Today’s number one hit often resembles last week’s chart topper. Music lovers dig in the interwebs for original bands in order to escape over-produced music. Radio leaves out many of the best songs in favor of those that lack originality.
Musical greats, such as Ludwig Van Beethoven, Igor Stravinsky, Louis Armstrong, Eddie Van Halen, Bessie Smith, Fats Domino, and Sergei Rachmaninoff, all have a common bond. Each has a unique musical voice. Memorable musicians may have some technical prowess. But a true artist searches for the right combination of melody and harmony, technicality and expression.
When Paul McCartney writes a song, he isn’t mimicking the previous one he wrote or copying a recent hit from Coldplay. McCartney’s songs may have a similar quality, but they never sound alike. He will compose a song and rework it several times until it is perfect to his ears. That’s how true artists work. Now, the art of songwriting has become a competition between financiers versus composers and players versus artists. A technically proficient performer won’t necessarily produce memorable music.
In December 2009, I received a DVD, Beethoven’s Guitar Shred, featuring The Great Kat. Several guitar magazines have proclaimed her as one the fastest guitar players. A graduate of Julliard, Kat has arranged popular classical works in a heavy metal style. One arrangement on the DVD is the first movement from Beethoven’s Symphony No. 5. The Great Kat butchers an approximately six minute work into a little over a minute of music. She plays fast, leaves sections out, and obliterates the musicality of the piece. I might have been impressed if The Great Kat had kept the music intact, but with a metal tinge. Disparaging Beethoven’s grand work with speed does nothing for the listener. I can appreciate technical playing, but songs need to breathe in order to be memorable.

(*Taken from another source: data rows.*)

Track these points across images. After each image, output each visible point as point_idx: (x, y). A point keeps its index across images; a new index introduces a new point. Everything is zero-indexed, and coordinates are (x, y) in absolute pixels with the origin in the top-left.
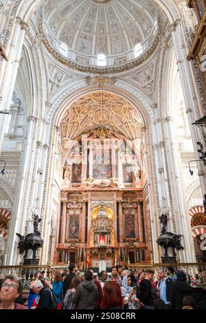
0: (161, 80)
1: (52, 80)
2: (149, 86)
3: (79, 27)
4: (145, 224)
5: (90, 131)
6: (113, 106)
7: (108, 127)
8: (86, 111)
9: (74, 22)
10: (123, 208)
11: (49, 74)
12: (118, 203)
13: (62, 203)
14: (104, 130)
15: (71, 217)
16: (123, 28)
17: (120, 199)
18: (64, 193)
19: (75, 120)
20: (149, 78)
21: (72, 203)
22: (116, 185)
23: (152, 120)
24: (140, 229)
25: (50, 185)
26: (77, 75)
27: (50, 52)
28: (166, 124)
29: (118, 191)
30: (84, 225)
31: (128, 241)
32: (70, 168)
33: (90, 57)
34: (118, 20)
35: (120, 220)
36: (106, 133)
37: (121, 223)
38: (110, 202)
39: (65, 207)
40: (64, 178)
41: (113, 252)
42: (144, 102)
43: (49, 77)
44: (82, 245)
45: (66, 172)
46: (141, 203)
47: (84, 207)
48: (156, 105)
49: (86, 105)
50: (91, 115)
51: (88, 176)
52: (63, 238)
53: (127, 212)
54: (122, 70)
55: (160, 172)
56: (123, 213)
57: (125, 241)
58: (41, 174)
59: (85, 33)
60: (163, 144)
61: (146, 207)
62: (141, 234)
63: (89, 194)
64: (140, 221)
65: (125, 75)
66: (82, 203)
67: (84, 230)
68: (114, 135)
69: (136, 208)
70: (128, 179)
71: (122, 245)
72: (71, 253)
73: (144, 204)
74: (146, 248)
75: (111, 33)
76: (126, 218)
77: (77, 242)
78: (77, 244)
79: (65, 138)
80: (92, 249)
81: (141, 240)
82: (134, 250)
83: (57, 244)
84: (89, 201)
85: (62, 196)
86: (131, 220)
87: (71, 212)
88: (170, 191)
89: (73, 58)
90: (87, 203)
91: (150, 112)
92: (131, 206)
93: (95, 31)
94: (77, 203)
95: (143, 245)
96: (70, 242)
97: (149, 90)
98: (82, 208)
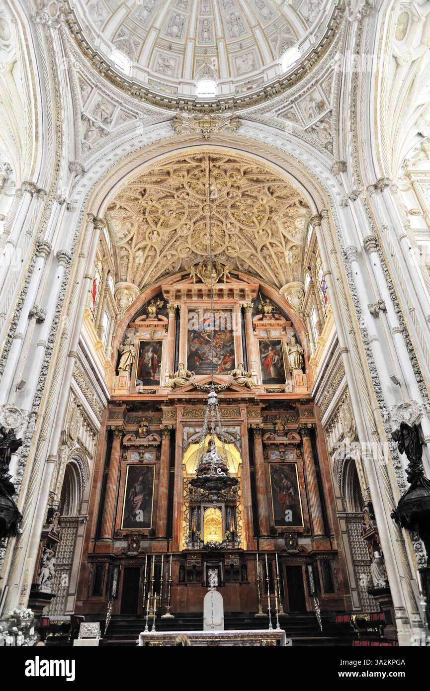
0: (354, 100)
1: (88, 115)
2: (322, 126)
3: (157, 25)
4: (326, 486)
5: (182, 269)
6: (233, 206)
7: (222, 259)
8: (172, 221)
9: (145, 13)
10: (265, 446)
11: (80, 101)
12: (251, 432)
13: (111, 434)
14: (214, 266)
15: (133, 468)
16: (253, 23)
17: (257, 421)
18: (117, 409)
19: (148, 242)
20: (321, 106)
21: (137, 433)
22: (246, 385)
23: (338, 200)
24: (314, 499)
25: (65, 352)
26: (149, 112)
27: (85, 54)
28: (377, 197)
29: (251, 400)
30: (164, 490)
31: (281, 535)
32: (134, 351)
33: (180, 83)
34: (242, 10)
35: (259, 474)
36: (218, 272)
37: (260, 484)
38: (231, 430)
39: (117, 444)
40: (117, 373)
41: (244, 567)
42: (312, 163)
43: (81, 108)
44: (159, 545)
45: (123, 359)
46: (312, 433)
47: (166, 442)
48: (344, 164)
49: (173, 203)
50: (185, 232)
51: (175, 368)
52: (109, 526)
53: (274, 456)
54: (256, 102)
55: (375, 315)
56: (266, 458)
57: (273, 534)
58: (40, 321)
59: (169, 39)
60: (374, 243)
61: (324, 442)
62: (316, 513)
63: (180, 408)
64: (311, 479)
65: (263, 111)
66: (161, 433)
67: (164, 503)
68: (237, 277)
69: (299, 446)
70: (273, 375)
71: (266, 545)
72: (127, 569)
73: (318, 432)
74: (335, 554)
75: (227, 37)
76: (274, 471)
77: (144, 537)
78: (144, 544)
79: (124, 284)
80: (185, 555)
81: (318, 531)
82: (300, 561)
83: (91, 545)
84: (179, 427)
85: (112, 415)
86: (286, 477)
87: (133, 457)
88: (413, 358)
89: (142, 78)
90: (172, 433)
91: (330, 182)
92: (285, 440)
93: (192, 35)
94: (149, 432)
95: (325, 546)
96: (126, 537)
97: (322, 134)
98: (159, 447)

Yngwie Malmsteen, inspired by classical music, wrote several heavy metal songs that explore virtuosic playing with a classical feel. Malmsteen’s “Trilogy Suite Op. 5” is more interesting than anything performed by The Great Kat. Considered one the fastest guitar shredders, Time Magazine called Malmsteen one of the top ten electric guitarists. In addition to Malmsteen, Steve Vai, Joe Satriani, Al Di Meola, John Petrucci, Miles Davis, Tito Puente and Stevie Ray Vaughan are all great musicians with incredible technical facility that have produced memorable music.
Arnold Schoenberg, the godfather of atonal and serial music, wrote many works that are memorable for their ability to stretch the imagination rather than for their beauty. Listening to Schoenberg’s Pierrot Lunaire is like hearing nails on a chalkboard. Schoenberg’s music pushed the boundaries of tonality forcing listeners to reconsider what is labeled musical.

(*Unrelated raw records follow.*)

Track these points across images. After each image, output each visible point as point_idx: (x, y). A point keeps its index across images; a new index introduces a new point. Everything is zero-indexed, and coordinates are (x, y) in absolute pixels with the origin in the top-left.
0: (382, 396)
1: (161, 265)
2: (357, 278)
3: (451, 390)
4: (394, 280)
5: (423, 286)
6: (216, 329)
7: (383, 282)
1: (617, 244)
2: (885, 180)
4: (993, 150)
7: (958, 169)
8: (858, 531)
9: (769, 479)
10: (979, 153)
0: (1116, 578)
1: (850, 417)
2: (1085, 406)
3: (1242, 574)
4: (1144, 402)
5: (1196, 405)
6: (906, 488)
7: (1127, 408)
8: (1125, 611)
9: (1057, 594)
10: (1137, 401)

Music is memorable for many reasons. It can be technically proficient. It can have a beautiful melody. It can be so strange that you will never forget it. Imitators and over-produced music are forgettable. Just because a song is on top of a music chart today, doesn’t mean it will remain in the minds of music fans ten years from now. Anyone remember Lou Bega’s “Mambo No. 5”?